_Description of the task_:
Using the data beneath this instruction, retype only the lines from the one that contains "2: (200, 350, 4.34)" down to the one that contains "29: (207, 222, 8.88)", both included, exactly as they appear.

_Source data_:
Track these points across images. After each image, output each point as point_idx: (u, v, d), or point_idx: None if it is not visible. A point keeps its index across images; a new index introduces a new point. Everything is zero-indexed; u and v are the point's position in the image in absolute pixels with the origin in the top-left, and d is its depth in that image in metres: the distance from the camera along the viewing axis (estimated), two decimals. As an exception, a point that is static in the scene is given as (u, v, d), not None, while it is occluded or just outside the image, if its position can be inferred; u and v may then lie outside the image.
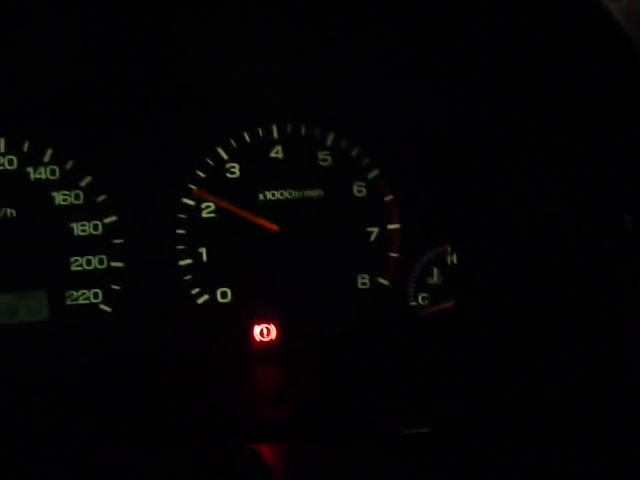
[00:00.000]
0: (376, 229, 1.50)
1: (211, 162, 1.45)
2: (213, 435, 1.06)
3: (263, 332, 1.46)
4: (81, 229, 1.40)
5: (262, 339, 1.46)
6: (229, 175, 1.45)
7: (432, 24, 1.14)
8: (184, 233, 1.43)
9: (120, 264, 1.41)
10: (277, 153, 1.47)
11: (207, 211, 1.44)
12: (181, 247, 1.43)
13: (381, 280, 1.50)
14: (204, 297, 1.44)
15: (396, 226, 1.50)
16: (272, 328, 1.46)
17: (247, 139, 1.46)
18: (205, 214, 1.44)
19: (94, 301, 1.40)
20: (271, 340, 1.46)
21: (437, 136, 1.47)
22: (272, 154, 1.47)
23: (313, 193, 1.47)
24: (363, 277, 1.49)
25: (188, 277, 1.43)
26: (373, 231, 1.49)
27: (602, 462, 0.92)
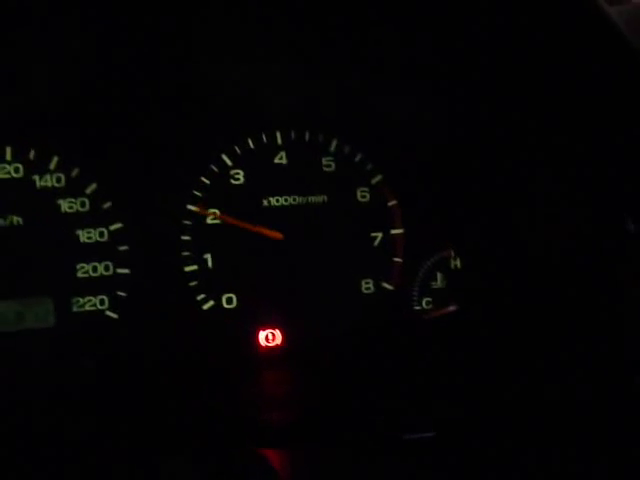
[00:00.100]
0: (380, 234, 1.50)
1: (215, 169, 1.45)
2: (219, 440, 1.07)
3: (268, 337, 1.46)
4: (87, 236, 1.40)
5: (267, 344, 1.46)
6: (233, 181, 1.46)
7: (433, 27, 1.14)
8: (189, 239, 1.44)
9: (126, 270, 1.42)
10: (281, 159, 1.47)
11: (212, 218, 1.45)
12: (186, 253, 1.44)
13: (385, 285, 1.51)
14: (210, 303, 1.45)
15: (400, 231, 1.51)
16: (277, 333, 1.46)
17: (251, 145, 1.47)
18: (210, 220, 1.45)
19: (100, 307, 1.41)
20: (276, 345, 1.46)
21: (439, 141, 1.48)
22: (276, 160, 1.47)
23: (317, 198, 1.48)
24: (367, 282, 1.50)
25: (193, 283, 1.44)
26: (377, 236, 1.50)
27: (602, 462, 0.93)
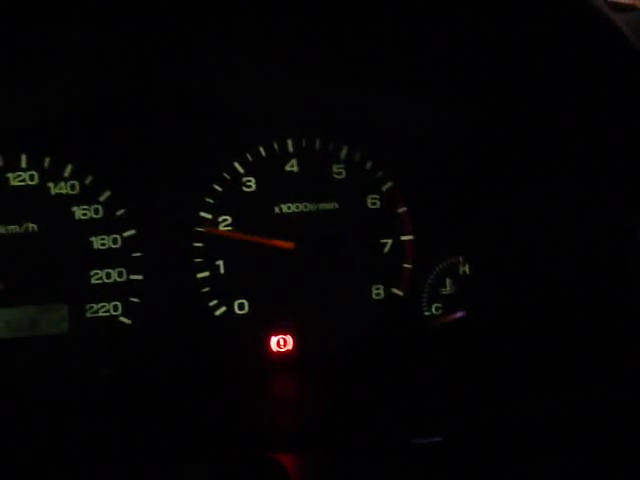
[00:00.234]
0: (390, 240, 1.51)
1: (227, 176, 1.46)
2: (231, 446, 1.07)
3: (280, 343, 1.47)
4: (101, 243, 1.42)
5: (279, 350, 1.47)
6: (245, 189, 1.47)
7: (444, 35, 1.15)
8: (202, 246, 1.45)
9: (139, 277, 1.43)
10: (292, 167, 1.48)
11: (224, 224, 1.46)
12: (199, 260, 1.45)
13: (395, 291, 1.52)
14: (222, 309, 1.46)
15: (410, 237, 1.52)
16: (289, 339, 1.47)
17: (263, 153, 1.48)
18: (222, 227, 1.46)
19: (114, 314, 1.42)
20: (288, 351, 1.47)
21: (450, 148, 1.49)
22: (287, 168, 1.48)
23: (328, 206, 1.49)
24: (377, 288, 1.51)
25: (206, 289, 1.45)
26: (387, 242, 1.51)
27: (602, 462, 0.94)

--

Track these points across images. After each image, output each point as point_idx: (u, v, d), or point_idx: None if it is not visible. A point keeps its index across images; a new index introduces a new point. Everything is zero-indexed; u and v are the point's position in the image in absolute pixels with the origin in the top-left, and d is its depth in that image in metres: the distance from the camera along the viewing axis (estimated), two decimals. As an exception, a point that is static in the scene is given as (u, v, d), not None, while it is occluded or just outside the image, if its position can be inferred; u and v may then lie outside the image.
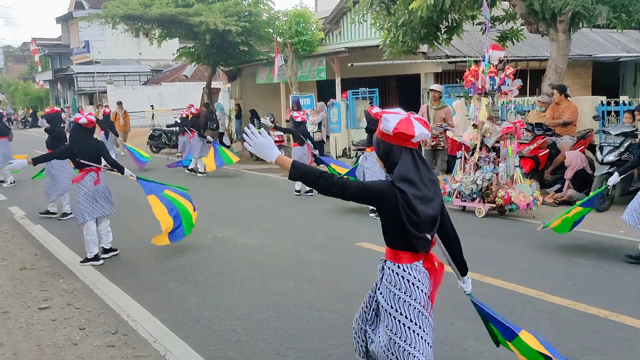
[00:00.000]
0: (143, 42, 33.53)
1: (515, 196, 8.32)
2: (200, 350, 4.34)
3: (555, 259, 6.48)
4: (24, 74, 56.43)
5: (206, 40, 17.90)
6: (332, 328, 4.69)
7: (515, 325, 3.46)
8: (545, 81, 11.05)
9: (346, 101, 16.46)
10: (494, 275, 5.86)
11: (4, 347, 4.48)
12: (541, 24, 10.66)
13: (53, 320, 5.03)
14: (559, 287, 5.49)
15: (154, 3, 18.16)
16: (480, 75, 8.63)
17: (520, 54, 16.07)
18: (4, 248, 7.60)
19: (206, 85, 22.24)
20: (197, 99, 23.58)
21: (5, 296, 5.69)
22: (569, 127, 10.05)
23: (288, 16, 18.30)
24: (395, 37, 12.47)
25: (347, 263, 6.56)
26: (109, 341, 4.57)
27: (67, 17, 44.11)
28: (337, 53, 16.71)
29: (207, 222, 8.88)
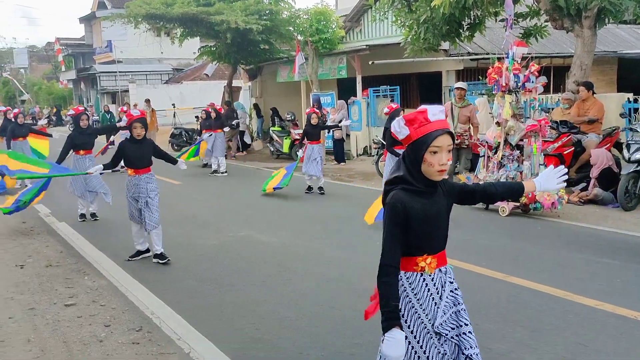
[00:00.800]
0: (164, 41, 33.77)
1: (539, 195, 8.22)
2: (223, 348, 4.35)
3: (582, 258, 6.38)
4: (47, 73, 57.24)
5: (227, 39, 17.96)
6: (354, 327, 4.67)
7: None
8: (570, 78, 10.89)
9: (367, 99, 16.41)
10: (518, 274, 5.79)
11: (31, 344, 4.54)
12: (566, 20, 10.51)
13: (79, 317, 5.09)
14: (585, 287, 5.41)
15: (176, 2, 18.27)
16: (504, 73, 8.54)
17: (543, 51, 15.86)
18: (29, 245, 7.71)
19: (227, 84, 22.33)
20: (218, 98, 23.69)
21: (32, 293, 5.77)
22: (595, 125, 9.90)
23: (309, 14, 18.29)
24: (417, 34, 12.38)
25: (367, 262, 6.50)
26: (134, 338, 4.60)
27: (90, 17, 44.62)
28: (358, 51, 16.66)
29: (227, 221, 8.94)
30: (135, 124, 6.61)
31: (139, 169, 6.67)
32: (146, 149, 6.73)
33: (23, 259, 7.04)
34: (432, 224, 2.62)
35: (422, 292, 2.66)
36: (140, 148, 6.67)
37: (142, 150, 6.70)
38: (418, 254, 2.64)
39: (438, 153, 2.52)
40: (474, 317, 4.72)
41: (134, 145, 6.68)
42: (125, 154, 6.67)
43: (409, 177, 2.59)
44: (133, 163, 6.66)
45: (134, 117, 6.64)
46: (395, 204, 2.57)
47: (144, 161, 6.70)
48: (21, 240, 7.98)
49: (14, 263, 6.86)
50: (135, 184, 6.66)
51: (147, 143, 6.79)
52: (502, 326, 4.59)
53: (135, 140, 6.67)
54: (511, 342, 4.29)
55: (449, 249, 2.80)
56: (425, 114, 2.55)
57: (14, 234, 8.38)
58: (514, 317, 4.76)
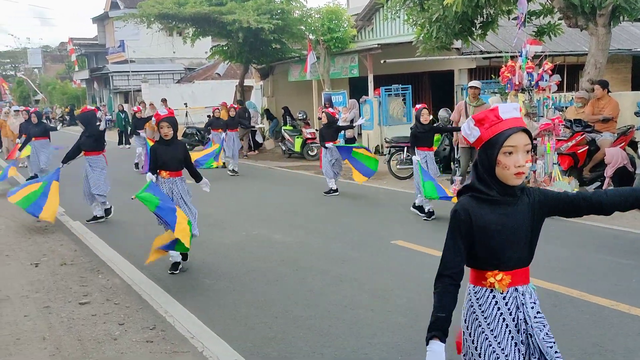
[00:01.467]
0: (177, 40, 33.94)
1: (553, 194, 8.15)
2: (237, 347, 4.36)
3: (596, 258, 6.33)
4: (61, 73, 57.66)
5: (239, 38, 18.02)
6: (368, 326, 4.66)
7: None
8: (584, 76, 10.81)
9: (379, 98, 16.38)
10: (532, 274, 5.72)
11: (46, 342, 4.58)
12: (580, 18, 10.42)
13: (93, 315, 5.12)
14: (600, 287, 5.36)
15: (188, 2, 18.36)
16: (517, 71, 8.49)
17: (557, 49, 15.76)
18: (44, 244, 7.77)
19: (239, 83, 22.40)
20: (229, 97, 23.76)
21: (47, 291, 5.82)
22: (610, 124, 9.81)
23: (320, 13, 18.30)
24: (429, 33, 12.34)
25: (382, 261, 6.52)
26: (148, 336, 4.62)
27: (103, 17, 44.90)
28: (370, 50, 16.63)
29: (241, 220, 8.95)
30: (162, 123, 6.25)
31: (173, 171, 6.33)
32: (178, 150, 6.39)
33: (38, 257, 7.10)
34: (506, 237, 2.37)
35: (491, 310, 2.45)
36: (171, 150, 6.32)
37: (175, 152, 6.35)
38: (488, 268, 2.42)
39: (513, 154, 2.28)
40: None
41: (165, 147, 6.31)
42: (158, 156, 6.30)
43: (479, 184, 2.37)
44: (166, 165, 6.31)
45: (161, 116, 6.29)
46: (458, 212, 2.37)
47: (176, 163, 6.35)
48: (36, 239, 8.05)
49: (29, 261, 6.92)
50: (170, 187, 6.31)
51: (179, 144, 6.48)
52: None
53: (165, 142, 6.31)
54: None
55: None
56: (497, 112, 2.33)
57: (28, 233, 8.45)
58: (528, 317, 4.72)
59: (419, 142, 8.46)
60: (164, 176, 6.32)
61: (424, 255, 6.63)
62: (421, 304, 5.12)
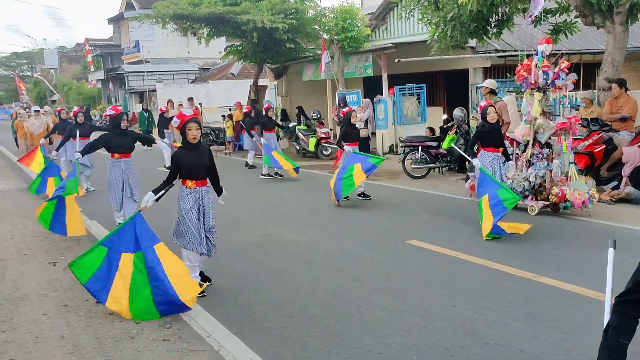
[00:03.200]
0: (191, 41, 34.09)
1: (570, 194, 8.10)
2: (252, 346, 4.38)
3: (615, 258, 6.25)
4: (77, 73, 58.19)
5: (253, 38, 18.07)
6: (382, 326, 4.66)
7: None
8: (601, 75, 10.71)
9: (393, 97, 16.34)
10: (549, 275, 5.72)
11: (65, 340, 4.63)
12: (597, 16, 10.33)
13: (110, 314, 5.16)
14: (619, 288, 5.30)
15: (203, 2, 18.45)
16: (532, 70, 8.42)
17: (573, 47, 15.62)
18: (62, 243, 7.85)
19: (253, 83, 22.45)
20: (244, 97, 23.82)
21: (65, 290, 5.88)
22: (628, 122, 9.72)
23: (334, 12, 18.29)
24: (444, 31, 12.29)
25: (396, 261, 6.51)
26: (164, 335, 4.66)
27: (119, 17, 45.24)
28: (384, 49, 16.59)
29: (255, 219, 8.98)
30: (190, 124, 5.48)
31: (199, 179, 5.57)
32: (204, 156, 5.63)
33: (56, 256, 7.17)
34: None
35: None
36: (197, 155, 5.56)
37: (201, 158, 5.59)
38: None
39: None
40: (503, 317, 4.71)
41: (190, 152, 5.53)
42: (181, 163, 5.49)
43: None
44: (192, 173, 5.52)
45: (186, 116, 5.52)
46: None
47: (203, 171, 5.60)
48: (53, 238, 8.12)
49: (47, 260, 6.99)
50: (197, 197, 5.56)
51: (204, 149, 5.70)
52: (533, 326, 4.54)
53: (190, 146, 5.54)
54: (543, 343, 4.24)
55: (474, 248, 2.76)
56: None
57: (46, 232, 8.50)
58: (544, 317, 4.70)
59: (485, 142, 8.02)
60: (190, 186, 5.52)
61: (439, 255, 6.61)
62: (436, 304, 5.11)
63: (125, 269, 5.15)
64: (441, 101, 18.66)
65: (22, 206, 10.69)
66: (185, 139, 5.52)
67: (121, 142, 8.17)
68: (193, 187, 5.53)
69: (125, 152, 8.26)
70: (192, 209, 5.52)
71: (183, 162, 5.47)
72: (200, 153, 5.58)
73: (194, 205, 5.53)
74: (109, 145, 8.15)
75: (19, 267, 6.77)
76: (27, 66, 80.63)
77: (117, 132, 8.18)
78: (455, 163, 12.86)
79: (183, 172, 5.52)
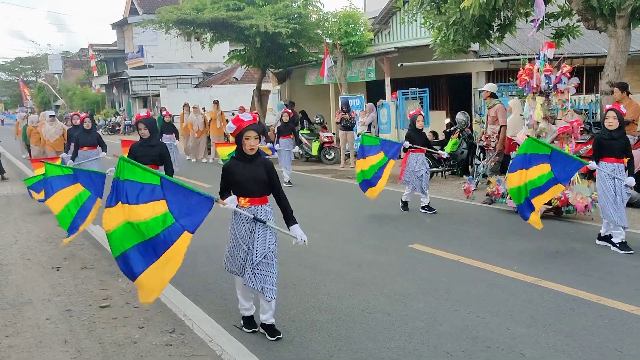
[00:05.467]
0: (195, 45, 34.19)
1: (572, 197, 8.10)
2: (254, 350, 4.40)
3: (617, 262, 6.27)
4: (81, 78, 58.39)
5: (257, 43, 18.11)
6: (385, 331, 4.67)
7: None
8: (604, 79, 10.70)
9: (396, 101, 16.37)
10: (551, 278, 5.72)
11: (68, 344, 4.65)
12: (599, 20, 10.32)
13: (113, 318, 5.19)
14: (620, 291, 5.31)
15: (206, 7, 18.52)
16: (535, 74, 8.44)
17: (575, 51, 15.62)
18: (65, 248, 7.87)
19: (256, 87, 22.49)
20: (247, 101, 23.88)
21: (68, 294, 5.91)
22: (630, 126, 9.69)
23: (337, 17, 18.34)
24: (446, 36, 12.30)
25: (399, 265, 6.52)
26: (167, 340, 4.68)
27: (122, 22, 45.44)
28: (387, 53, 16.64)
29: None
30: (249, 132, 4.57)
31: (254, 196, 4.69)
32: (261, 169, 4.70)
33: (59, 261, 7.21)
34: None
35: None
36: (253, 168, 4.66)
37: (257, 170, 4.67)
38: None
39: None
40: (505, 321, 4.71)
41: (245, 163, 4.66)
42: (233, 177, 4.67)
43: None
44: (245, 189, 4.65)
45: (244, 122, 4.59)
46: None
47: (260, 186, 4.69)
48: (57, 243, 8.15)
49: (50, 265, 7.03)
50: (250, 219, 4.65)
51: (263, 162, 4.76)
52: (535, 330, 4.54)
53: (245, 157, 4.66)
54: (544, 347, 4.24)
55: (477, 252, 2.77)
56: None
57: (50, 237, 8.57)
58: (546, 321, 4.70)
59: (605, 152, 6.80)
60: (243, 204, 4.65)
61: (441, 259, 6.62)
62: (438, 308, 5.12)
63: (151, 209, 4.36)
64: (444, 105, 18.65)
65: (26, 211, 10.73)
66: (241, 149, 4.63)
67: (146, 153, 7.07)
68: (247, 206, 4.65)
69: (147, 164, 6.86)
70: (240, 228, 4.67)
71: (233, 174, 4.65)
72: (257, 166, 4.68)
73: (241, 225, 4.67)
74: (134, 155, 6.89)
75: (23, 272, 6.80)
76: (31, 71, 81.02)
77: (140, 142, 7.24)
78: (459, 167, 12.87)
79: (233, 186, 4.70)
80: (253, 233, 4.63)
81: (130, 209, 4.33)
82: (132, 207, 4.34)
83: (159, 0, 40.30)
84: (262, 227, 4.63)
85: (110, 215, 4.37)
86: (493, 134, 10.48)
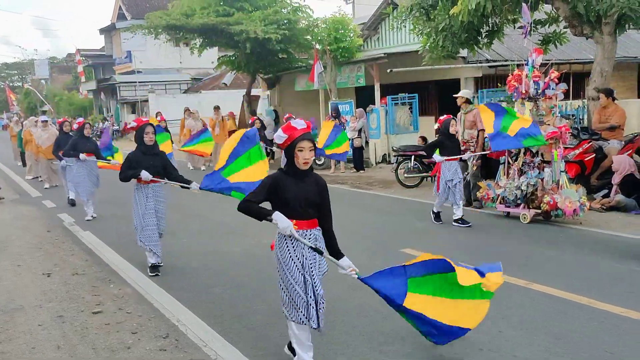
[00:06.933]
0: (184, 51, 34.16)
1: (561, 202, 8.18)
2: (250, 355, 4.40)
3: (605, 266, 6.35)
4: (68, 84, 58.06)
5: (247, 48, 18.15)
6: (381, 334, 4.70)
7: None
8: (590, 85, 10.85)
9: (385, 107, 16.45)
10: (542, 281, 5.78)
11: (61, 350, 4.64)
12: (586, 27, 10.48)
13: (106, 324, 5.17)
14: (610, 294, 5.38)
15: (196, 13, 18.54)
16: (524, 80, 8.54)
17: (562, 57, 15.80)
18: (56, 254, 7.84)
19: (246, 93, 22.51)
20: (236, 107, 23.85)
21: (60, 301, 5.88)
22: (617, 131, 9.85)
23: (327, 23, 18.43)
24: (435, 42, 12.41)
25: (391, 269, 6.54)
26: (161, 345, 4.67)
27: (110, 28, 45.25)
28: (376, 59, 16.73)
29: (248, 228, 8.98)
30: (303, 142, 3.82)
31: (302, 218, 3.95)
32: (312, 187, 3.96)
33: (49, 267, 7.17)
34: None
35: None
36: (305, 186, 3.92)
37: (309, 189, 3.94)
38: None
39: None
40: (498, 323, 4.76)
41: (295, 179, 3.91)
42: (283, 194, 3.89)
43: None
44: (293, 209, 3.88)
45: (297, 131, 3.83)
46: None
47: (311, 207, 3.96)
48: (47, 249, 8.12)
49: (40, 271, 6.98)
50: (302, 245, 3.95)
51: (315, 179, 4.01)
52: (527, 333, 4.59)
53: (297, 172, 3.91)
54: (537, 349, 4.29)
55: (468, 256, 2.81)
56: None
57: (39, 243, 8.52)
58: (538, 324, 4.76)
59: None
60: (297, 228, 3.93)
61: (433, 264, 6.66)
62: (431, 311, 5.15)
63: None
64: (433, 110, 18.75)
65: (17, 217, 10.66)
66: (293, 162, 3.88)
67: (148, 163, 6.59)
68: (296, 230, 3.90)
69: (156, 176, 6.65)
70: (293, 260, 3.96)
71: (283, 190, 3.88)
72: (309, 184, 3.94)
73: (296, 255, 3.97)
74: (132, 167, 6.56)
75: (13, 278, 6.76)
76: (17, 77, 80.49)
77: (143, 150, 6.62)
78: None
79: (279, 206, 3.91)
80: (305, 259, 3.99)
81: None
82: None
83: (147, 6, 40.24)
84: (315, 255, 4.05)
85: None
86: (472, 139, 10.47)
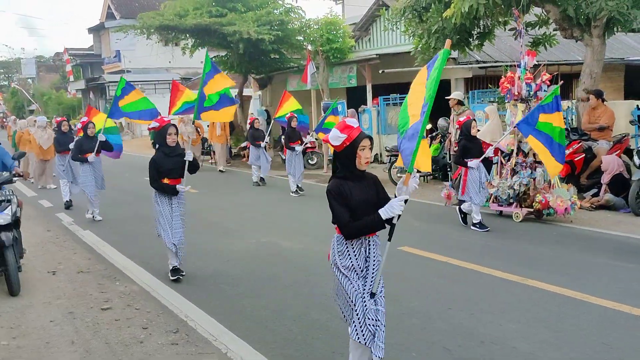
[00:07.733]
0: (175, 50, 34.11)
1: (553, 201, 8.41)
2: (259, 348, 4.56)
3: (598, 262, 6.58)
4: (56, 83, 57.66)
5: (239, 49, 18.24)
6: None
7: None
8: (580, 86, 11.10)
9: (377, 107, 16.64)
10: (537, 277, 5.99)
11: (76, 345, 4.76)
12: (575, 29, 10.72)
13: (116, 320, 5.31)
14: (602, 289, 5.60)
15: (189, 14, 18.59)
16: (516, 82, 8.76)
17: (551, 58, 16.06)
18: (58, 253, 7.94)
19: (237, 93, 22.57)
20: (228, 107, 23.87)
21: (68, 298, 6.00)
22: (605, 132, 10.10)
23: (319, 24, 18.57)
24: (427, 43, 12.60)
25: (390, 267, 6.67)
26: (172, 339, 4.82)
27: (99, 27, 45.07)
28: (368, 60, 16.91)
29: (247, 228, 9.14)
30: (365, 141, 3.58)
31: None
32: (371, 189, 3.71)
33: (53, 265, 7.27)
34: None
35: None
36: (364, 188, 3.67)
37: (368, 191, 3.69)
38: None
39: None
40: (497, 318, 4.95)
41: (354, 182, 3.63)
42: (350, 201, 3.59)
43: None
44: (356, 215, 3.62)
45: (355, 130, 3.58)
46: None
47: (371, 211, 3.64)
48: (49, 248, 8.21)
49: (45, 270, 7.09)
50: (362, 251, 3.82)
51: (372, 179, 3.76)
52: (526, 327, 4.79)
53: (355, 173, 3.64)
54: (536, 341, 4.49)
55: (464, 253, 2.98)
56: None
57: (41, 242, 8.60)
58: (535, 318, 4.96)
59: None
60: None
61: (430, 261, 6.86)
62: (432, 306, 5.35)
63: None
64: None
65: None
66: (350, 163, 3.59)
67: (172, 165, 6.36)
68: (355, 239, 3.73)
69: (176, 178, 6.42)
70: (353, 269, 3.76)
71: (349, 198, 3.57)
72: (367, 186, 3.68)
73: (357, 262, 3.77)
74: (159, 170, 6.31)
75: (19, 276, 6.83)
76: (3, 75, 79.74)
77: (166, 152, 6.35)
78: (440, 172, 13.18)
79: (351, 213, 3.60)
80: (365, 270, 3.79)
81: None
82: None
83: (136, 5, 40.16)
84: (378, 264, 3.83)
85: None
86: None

_Final answer_:
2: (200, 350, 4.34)
3: (555, 259, 6.48)
4: (24, 74, 56.43)
5: (206, 40, 17.90)
6: (332, 328, 4.69)
7: (515, 325, 3.46)
8: (545, 81, 11.05)
9: (346, 101, 16.46)
10: (494, 275, 5.86)
11: (4, 347, 4.48)
12: (541, 24, 10.66)
13: (53, 320, 5.03)
14: (559, 287, 5.49)
15: (154, 3, 18.16)
16: (480, 75, 8.63)
17: (520, 54, 16.07)
18: (4, 248, 7.60)
19: (206, 85, 22.24)
20: (197, 99, 23.58)
21: (5, 296, 5.69)
22: (569, 127, 10.05)
23: (288, 16, 18.30)
24: (395, 37, 12.47)
25: (347, 263, 6.56)
26: (109, 341, 4.57)
27: (67, 17, 44.11)
28: (337, 53, 16.71)
29: (207, 222, 8.88)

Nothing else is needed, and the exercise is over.